QUOTE Jeśli uznamy, że każde zaangażowanie wojska Dopisz tam: "w walkę z ludzkim przeciwnikiem" i będzie sensownie.
QUOTE Nieco poważniej. Ciekaw jestem czemu trzy kolejne nauczycielki historii - w różnych szkołach uczyły mnie, że XIX w Europie nazywany był "wielkim balem" ponieważ nie prowadzono działań wojennych. Skąd taki pomysł? Pomyłka z kongresem wiedeńskim?
|
|
|
|
|
|
|
|
QUOTE(Alexander Malinowski2 @ 5/05/2014, 22:10) CODE Na chwilę obecną można powiedzieć, że kolejny okres pokoju od roku 1945 się kończy, patrząc na to co się dzieje na Ukrainie. Moim zdaniem nie można liczyć lat 1945-1947, bo toczyła się wojna. 1950-1953 to wojna koreańska, w której Polska jakoś była zaangażowna. 1956 to Poznań i Pażdziernik z ruchami wojsk. 1968 interwencja w Czechosłowacji. W 1970 był wprowadzony stan wojenny na wybrzeżu, a w 1981 w całej Polsce. Wychodzi, że najdłużej było 1956-1968 12 lat za Gomułki. W dyskusji o okresach pokoju i wojny to trzeba by chyba sprecyzować pojęcia bo z podanych tutaj przykładów o ile okres 1945-47 da się zakwalifikować jako "wojna domowa" to już ani Poznań 1956, ani wydarzenia na wybrzeżu w 1970, ani stan wojenny z 1981 nijak się na żadną wojnę nie kwalifikują.

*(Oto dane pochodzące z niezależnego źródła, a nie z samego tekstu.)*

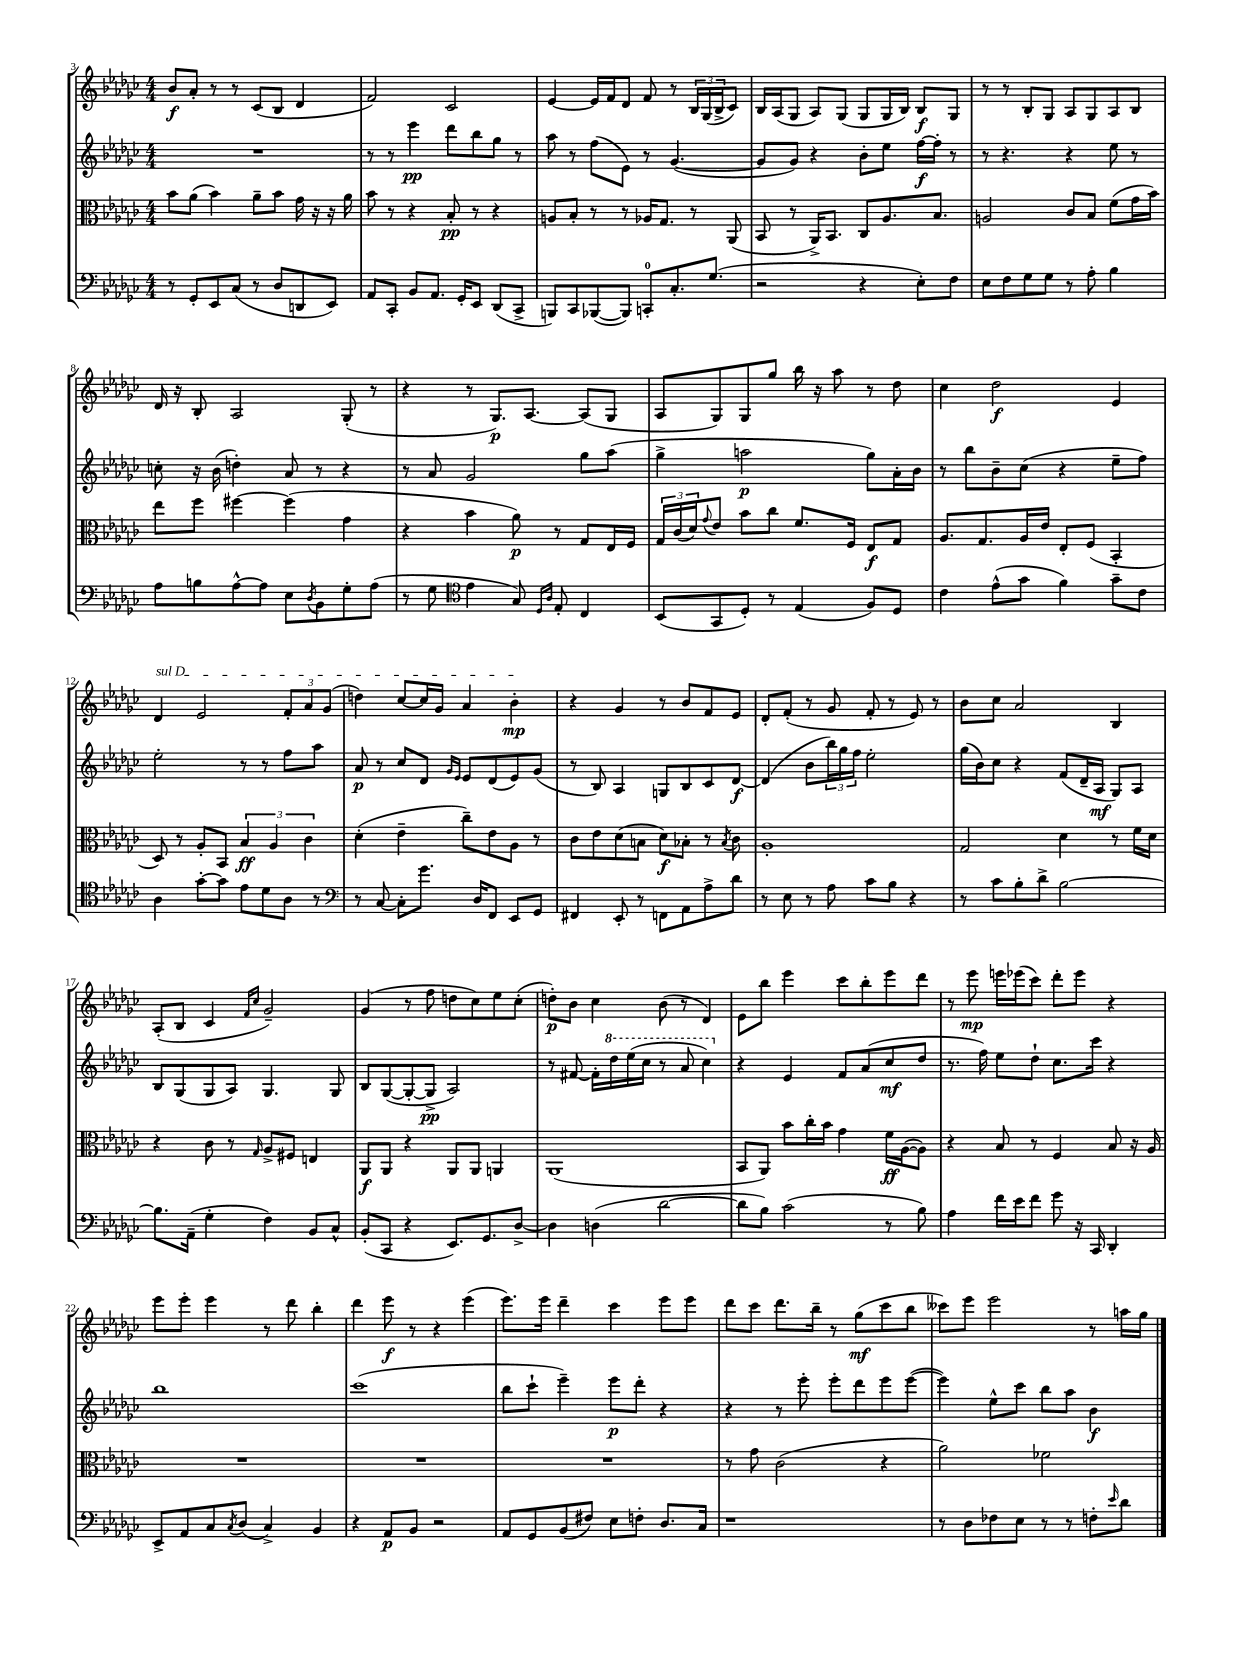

**kern	**dynam	**kern	**dynam	**kern	**dynam	**kern	**dynam
*part4	*part4	*part3	*part3	*part2	*part2	*part1	*part1
*staff4	*staff4	*staff3	*staff3	*staff2	*staff2	*staff1	*staff1
*clefF4	*	*clefC3	*	*clefG2	*	*clefG2	*
*k[b-e-a-d-g-c-]	*	*k[b-e-a-d-g-c-]	*	*k[b-e-a-d-g-c-]	*	*k[b-e-a-d-g-c-]	*
*M4/4	*	*M4/4	*	*M4/4	*	*M4/4	*
=3	=3	=3	=3	=3	=3	=3	=3
8r	.	8b-\L	.	1r	.	8b-/L	f
8GG-'/L	.	(8a-\J	.	.	.	8a-'/J	.
8EE-/	.	4b-\)	.	.	.	8r	.
(8C-/J	.	.	.	.	.	8r	.
8r	.	8a-~\L	.	.	.	(8c-/L	.
8D-/L	.	8b-\J	.	.	.	8B-/J	.
8DDn/	.	16g-\	.	.	.	4d-/	.
.	.	16r	.	.	.	.	.
8EE-/J)	.	16r	.	.	.	.	.
.	.	16a-\	.	.	.	.	.
=4	=4	=4	=4	=4	=4	=4	=4
8AA-/L	.	8b-\	.	8r	.	2f/)	.
8CC-'/J	.	8r	.	8r	.	.	.
8BB-/L	.	4r	.	4eee-\	pp	.	.
8.AA-/J	.	.	.	.	.	.	.
.	.	8B-'/	pp	8ddd-\L	.	2c-/	.
16GG-'/KL	.	.	.	.	.	.	.
8EE-/J	.	8r	.	8bb-\	.	.	.
(8DD-/L	.	4r	.	8gg-\J	.	.	.
8CC-^/J	.	.	.	8r	.	.	.
=5	=5	=5	=5	=5	=5	=5	=5
8BBBn/L)	.	8An/L	.	8aa-\	.	[4e-/	.
8CC-/	.	8B-'/J	.	8r	.	.	.
([8BBB-X/	.	8r	.	(8ff\L	.	16e-/LL]	.
.	.	.	.	.	.	16f/J	.
8BBB-/J])	.	8r	.	8e-\J)	.	8d-/J	.
8CCn'/L	.	16A-X/KL	.	8r	.	8f/	.
.	.	8.G-/J	.	.	.	.	.
8.C-'/	.	.	.	([4.g-/	.	8r	.
.	.	8r	.	.	.	24B-/LL	.
.	.	.	.	.	.	(24G-/	.
(8.G-/J	.	.	.	.	.	.	.
.	.	.	.	.	.	24B-^/J	.
.	.	(8AA-/	.	.	.	8c-/J)	.
=6	=6	=6	=6	=6	=6	=6	=6
2r	.	8BB-/	.	8g-/L]	.	16B-/LL	.
.	.	.	.	.	.	(16A-/J	.
.	.	8r	.	8g-/J)	.	8G-/J	.
.	.	16AA-^/KL)	.	4r	.	8A-/L)	.
.	.	8.BB-/J	.	.	.	.	.
.	.	.	.	.	.	(8G-/J	.
4r	.	8C-/L	.	8b-'\L	.	8G-/L	.
.	.	8.A-/	.	8ee-\J	.	16G-/L	.
.	.	.	.	.	.	16B-/JJ)	.
8E-'\L)	.	.	.	[16ff\LL	f	8B-/L	f
.	.	8.B-/J	.	16ff'\JJ]	.	.	.
8F\J	.	.	.	8r	.	8G-/J	.
=7	=7	=7	=7	=7	=7	=7	=7
8E-\L	.	2An/	.	8r	.	8r	.
8F\	.	.	.	4.r	.	8r	.
8G-\	.	.	.	.	.	8B-'/L	.
8G-\J	.	.	.	.	.	8G-/J	.
8r	.	8c-/L	.	4r	.	8A-/L	.
8A-'\	.	8B-/J	.	.	.	8G-/	.
4B-\	.	(8f\L	.	8ee-\	.	8A-/	.
.	.	16g-\L	.	8r	.	8B-/J	.
.	.	16b-\JJ)	.	.	.	.	.
!!LO:LB:g=z
=8	=8	=8	=8	=8	=8	=8	=8
8A-\L	.	8ee-\L	.	8ccn'\	.	16d-/	.
.	.	.	.	.	.	16r	.
8Bn\	.	8ff\J	.	16r	.	8B-'/	.
.	.	.	.	(16b-\	.	.	.
[8A-^^\	.	[4ff#X\	.	4ddn'\)	.	2A-/	.
8A-\J]	.	.	.	.	.	.	.
8E-\L	.	(4ff#\]	.	8a-/	.	.	.
8qD-/	.	.	.	.	.	.	.
8BB-\	.	.	.	8r	.	.	.
8G-'\	.	4g-\	.	4r	.	(8G-'/	.
(8A-\J	.	.	.	.	.	8r	.
=9	=9	=9	=9	=9	=9	=9	=9
8r	.	4r	.	8r	.	4r	.
8G-\	.	.	.	8a-/	.	.	.
*clefC4	*	*	*	*	*	*	*
4e-\	.	4b-\	.	2g-/	.	8r	.
.	.	.	.	.	.	8.G-/L)	p
8G-/)	.	8a-\)	p	.	.	.	.
.	.	.	.	.	.	[8.A-/J	.
16qqD-/LL	.	.	.	.	.	.	.
16qqA-/JJ	.	.	.	.	.	.	.
8E-'/	.	8r	.	.	.	.	.
4C-/	.	8G-/L	.	8gg-\L	.	(8A-/L]	.
.	.	16E-/L	.	(8aa-\J	.	8G-/J	.
.	.	16F/JJ	.	.	.	.	.
=10	=10	=10	=10	=10	=10	=10	=10
(8BB-/L	.	24G-/LL	.	4gg-^\	.	8A-/L	.
.	.	(24c-/	.	.	.	.	.
.	.	24d-/J)	.	.	.	.	.
.	.	8qqg-/	.	.	.	.	.
8GG-/	.	8e-/J	.	.	.	8G-/)	.
8D-'/J)	.	8b-\L	.	2aan\	p	8G-/	.
8r	.	8cc-\J	.	.	.	8gg-/J	.
(4E-/	.	8.f/L	.	.	.	16bb-\	.
.	.	.	.	.	.	16r	.
.	.	.	.	.	.	8aa-\	.
.	.	16F/Jk	.	.	.	.	.
8F/L)	.	8E-/L	f	8gg-\L)	.	8r	.
8D-/J	.	8G-/J	.	16a-'\L	.	8dd-\	.
.	.	.	.	16b-\JJ	.	.	.
=11	=11	=11	=11	=11	=11	=11	=11
4c-\	.	8.A-/L	.	8r	.	4cc-\	.
.	.	.	.	8bb-\L	.	.	.
.	.	8.G-/	.	.	.	.	.
(8e-^^\L	.	.	.	8b-~\	.	2dd-\	f
8g-\J	.	16A-/L	.	(8cc-\J	.	.	.
.	.	16e-/JJ	.	.	.	.	.
4f\)	.	8E-'/L	.	4r	.	.	.
.	.	(8F/J	.	.	.	.	.
8g-~\L	.	4BB-'/	.	8ee-~\L	.	4e-/	.
8c-\J	.	.	.	8ff\J)	.	.	.
!!LO:LB:g=z
=12	=12	=12	=12	=12	=12	=12	=12
!	!	!	!	!	!	!LO:TX:a:i:t=sul D	!
4A-\	.	8D-/)	.	2ee-'\	.	4d-/	.
.	.	8r	.	.	.	.	.
[8g-'\L	.	8A-'/L	.	.	.	2e-/	.
8g-\J]	.	8BB-/J	.	.	.	.	.
8e-\L	.	6B-/	ff	8r	.	.	.
8d-\	.	.	.	8r	.	.	.
.	.	6A-/	.	.	.	.	.
8A-\J	.	.	.	8ff\L	.	12f'/L	.
.	.	6c-\	.	.	.	12a-/	.
8r	.	.	.	8aa-\J	.	.	.
.	.	.	.	.	.	(12g-/J	.
=13	=13	=13	=13	=13	=13	=13	=13
*clefF4	*	*	*	*	*	*	*
8r	.	(4d-'\	.	8a-/	p	4ddn\)	.
[8C-/	.	.	.	8r	.	.	.
8C-'\L]	.	4e-~\	.	8cc-/L	.	[8cc-/L	.
8.g-\J	.	.	.	8d-/J	.	16cc-/L]	.
.	.	.	.	.	.	16g-/JJ	.
.	.	.	.	16qqg-/LL	.	.	.
.	.	.	.	16qqe-/JJ	.	.	.
.	.	8cc-~\L)	.	8e-/L	.	4a-/	.
16D-/KL	.	.	.	.	.	.	.
8FF/J	.	8e-\	.	(8d-/	.	.	.
8EE-/L	.	8A-\J	.	8e-/)	.	4b-'\	mp
8GG-/J	.	8r	.	(8g-/J	.	.	.
=14	=14	=14	=14	=14	=14	=14	=14
4FF#X/	.	8c-\L	.	8r	.	4r	.
.	.	8e-\	.	8B-/)	.	.	.
8EE-'/	.	(8d-\	.	4A-/	.	4g-/	.
8r	.	8Bn\J	.	.	.	.	.
8FFn\L	.	8d-\L)	f	8Gn/L	.	8r	.
8AA-\	.	8B-X'\J	.	8B-/	.	8b-/L	.
8A-^\	.	8r	.	8c-/	.	8f/	.
.	.	8qB-/	.	.	.	.	.
8d-\J	.	8c-\	.	[8d-/J	f	8e-/J	.
=15	=15	=15	=15	=15	=15	=15	=15
8r	.	1A-'	.	(4d-/]	.	8d-'/L	.
8E-\	.	.	.	.	.	(8f'/J	.
8r	.	.	.	8b-\L	.	8r	.
8A-\	.	.	.	24bb-\L)	.	8g-/	.
.	.	.	.	24gg-\	.	.	.
.	.	.	.	24ff\JJ	.	.	.
8c-\L	.	.	.	2ee-'\	.	8f'/	.
8B-\J	.	.	.	.	.	8r	.
4r	.	.	.	.	.	8e-/)	.
.	.	.	.	.	.	8r	.
=16	=16	=16	=16	=16	=16	=16	=16
8r	.	2G-/	.	(16gg-\LL	.	8b-\L	.
.	.	.	.	16b-\J)	.	.	.
8c-\L	.	.	.	8cc-\J	.	8cc-\J	.
8B-'\	.	.	.	4r	.	2a-/	.
8d-^\J	.	.	.	.	.	.	.
[2B-\	.	4d-\	.	(8f/L	.	.	.
.	.	.	.	16d-~/L	.	.	.
.	.	.	.	16A-/JJ	mf	.	.
.	.	8r	.	8G-/L)	.	4B-/	.
.	.	16f\LL	.	8A-/J	.	.	.
.	.	16d-\JJ	.	.	.	.	.
!!LO:LB:g=z
=17	=17	=17	=17	=17	=17	=17	=17
8.B-\L]	.	4r	.	8B-/L	.	(8A-'/L	.
.	.	.	.	(8G-/	.	8B-/J	.
(16AA-~\Jk	.	.	.	.	.	.	.
4G-'\	.	8c-\	.	8G-/	.	4c-/	.
.	.	8r	.	8A-/J)	.	.	.
.	.	.	.	.	.	16qqf/LL	.
.	.	16qqG-/	.	.	.	16qqcc-/JJ	.
4F\)	.	8A-^/L	.	4.G-/	.	2g-~/)	.
.	.	8F#X/J	.	.	.	.	.
8BB-/L	.	4En/	.	.	.	.	.
8C-^^/J	.	.	.	8G-/	.	.	.
=18	=18	=18	=18	=18	=18	=18	=18
(8BB-'/L	.	8AA-/L	f	8B-/L	.	(4g-/	.
8CC-/J	.	8AA-/J	.	([8G-/	.	.	.
4r	.	4r	.	8G-'/_	.	8r	.
.	.	.	.	8G-^/J]	pp	8ff\	.
8.EE-/L)	.	8AA-/L	.	2A-/)	.	8ddn\L	.
.	.	8AA-/J	.	.	.	8cc-\)	.
8.GG-/	.	.	.	.	.	.	.
.	.	4AAn/	.	.	.	8ee-\	.
[8D-^/J	.	.	.	.	.	(8cc-'\J	.
=19	=19	=19	=19	=19	=19	=19	=19
4D-\]	.	(1AA-	.	8r	.	8ddn'\L)	p
.	.	.	.	[8f#X/	.	8b-\J	.
(4Dn\	.	.	.	16f#'\LL]	.	4cc-\	.
*	*	*	*	*8va	*	*	*
.	.	.	.	16ddd-\	.	.	.
.	.	.	.	(16eee-\	.	.	.
.	.	.	.	16ccc-\JJ	.	.	.
[2d-\	.	.	.	8r	.	(8b-\	.
.	.	.	.	8aa-/	.	8r	.
.	.	.	.	4ccc-\)	.	4d-/)	.
=20	=20	=20	=20	=20	=20	=20	=20
*	*	*	*	*X8va	*	*	*
8d-\L]	.	8BB-/L	.	4r	.	8e-\L	.
8B-\J)	.	8AA-/J)	.	.	.	8bb-\J	.
(2c-\	.	8b-\L	.	4e-/	.	4eee-\	.
.	.	16cc-'\L	.	.	.	.	.
.	.	16b-\JJ	.	.	.	.	.
.	.	4g-\	.	8f/L	.	8ccc-\L	.
.	.	.	.	(8a-/	.	8bb-'\	.
8r	.	16f\LL	ff	8cc-/	mf	8eee-\	.
.	.	([16A-\J	.	.	.	.	.
8B-\)	.	8A-\J])	.	8dd-/J	.	8ddd-\J	.
=21	=21	=21	=21	=21	=21	=21	=21
4A-\	.	4r	.	8.r	.	8r	.
.	.	.	.	.	.	8eee-\	mp
.	.	.	.	16ff\)	.	.	.
16f\LL	.	8B-/	.	8ee-\L	.	16eeen\LL	.
16e-\J	.	.	.	.	.	(16eee-X\J	.
8f\J	.	8r	.	8dd-`\J	.	8ccc-\J)	.
8g-\	.	4F/	.	8.cc-\L	.	8ddd-'\L	.
16r	.	.	.	.	.	8eee-\J	.
16CC-/	.	.	.	16ccc-\Jk	.	.	.
4DD-'/	.	8B-/	.	4r	.	4r	.
.	.	16r	.	.	.	.	.
.	.	16A-/	.	.	.	.	.
!!LO:LB:g=z
=22	=22	=22	=22	=22	=22	=22	=22
8EE-^/L	.	1r	.	1bb-	.	8eee-\L	.
8AA-/	.	.	.	.	.	8eee-'\J	.
8C-/	.	.	.	.	.	4eee-\	.
8qC-/	.	.	.	.	.	.	.
(8D-/J	.	.	.	.	.	.	.
4C-^/)	.	.	.	.	.	8r	.
.	.	.	.	.	.	8ddd-\	.
4BB-/	.	.	.	.	.	4bb-'\	.
=23	=23	=23	=23	=23	=23	=23	=23
4r	.	1r	.	(1ccc-	.	4ddd-\	.
8AA-/L	p	.	.	.	.	8eee-\	f
8BB-/J	.	.	.	.	.	8r	.
2r	.	.	.	.	.	4r	.
.	.	.	.	.	.	(4eee-\	.
=24	=24	=24	=24	=24	=24	=24	=24
8AA-/L	.	1r	.	8bb-\L	.	8.eee-\L)	.
8GG-/	.	.	.	8ccc-`\J	.	.	.
.	.	.	.	.	.	16eee-\Jk	.
(8BB-/	.	.	.	4eee-~\)	.	4ddd-~\	.
8F#X/J)	.	.	.	.	.	.	.
8E-\L	.	.	.	8eee-\L	p	4ccc-\	.
8Fn'\J	.	.	.	8ddd-'\J	.	.	.
8.D-/L	.	.	.	4r	.	8eee-\L	.
.	.	.	.	.	.	8eee-\J	.
16C-/Jk	.	.	.	.	.	.	.
=25	=25	=25	=25	=25	=25	=25	=25
1r	.	8r	.	4r	.	8ddd-\L	.
.	.	8g-\	.	.	.	8ccc-\J	.
.	.	(2c-\	.	8r	.	8.ddd-\L	.
.	.	.	.	8eee-'\	.	.	.
.	.	.	.	.	.	16bb-~\Jk	.
.	.	.	.	8eee-'\L	.	8r	.
.	.	.	.	8ddd-\	.	(8gg-\L	mf
.	.	4r	.	8eee-\	.	8ccc-\	.
.	.	.	.	([8eee-\J	.	8bb-\J	.
=26	=26	=26	=26	=26	=26	=26	=26
8r	.	2a-\)	.	4eee-\])	.	8ccc--X\L)	.
8D-\L	.	.	.	.	.	8eee-\J	.
8F-X\	.	.	.	8ee-^^\L	.	2eee-\	.
8E-\J	.	.	.	8ccc-\J	.	.	.
8r	.	2f-X\	.	8bb-\L	.	.	.
8r	.	.	.	8aa-\J	.	.	.
8Fn'\L	.	.	.	4b-\	f	8r	.
16qqe-/	.	.	.	.	.	.	.
8d-\J	.	.	.	.	.	16aan\LL	.
.	.	.	.	.	.	16gg-\JJ	.
==	==	==	==	==	==	==	==
*-	*-	*-	*-	*-	*-	*-	*-
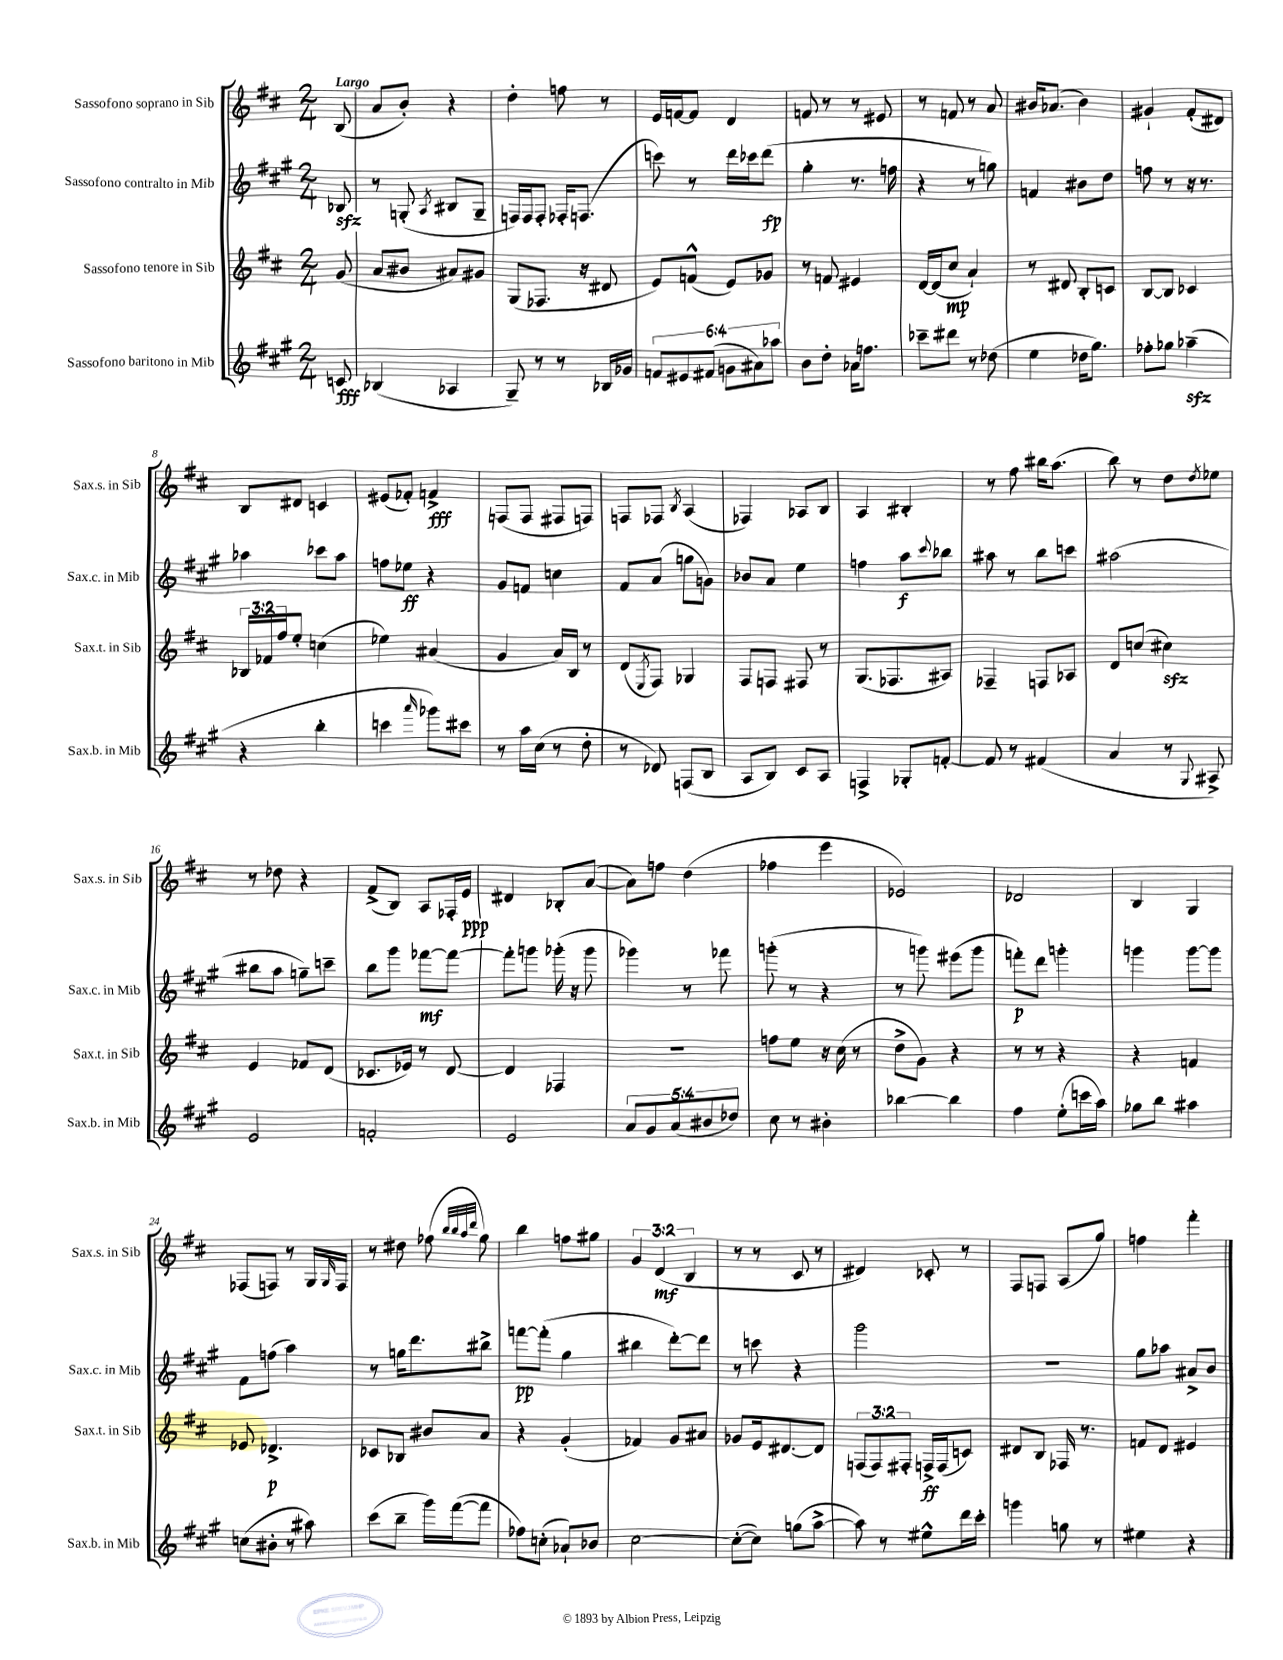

Tłumienie przez armię (czy z udziałem armii) rozruchów wewnętrznych, gdy tak naprawdę nie występują starcia zbrojne nie można zakwalifikować jako okres nie będący "pokojem". Na tej samej zasadzie nie można do czegoś takiego zakwalifikować np. tłumienia rozruchów w czasie IIRP (choć użyto wojska i dochodziło do użycia broni) czy nawet nie da się do tego zakwalifikować wojskowego przewrotu z 1926.
Nawet zajęcia Zaolzia w 1938 podobnie jak interwencji w CSRS w 1968 do wojny czy wydarzeń wojennych zakwalifikować się nie da - choć w obu przypadkach mieliśmy do czynienia z działaniami wojska na zewnątrz kraju.
Kompletnym nieporozumieniem jest branie pod uwagi wojny koreańskiej z 1950-53, bo choć miała duży wpływ na rozbudowę WP i można mówić o zaangażowaniu politycznym to w żaden sposób Polska czynnego udziału w tej wojnie nie brała.
Można więc spokojnie założyć, że okres pokoju panuje przynajmniej od 1947 (jeśli przyjmiemy to za umowną datę zakończenia czegoś w rodzaju "wojny domowej") do chwili obecnej. Wojny jednak mają pewne definicje... nawet jeżeli nie zawsze są jednoznaczne to wydarzeń pomiędzy 1947, a chwilą obecną do nich zakwalifikować się nie da.
Choć chyba najbliższą byłby Irak - w końcu polska armia wzięła udział w typowej agresji zbrojnej (w minimalnym zakresie - tylko pododdziały specjalne, ale jednak) i potem okupacji (tutaj w porównaniu z całością sił okupacyjnych też niewielką liczbą, ale jednak zauważalną) innego państwa.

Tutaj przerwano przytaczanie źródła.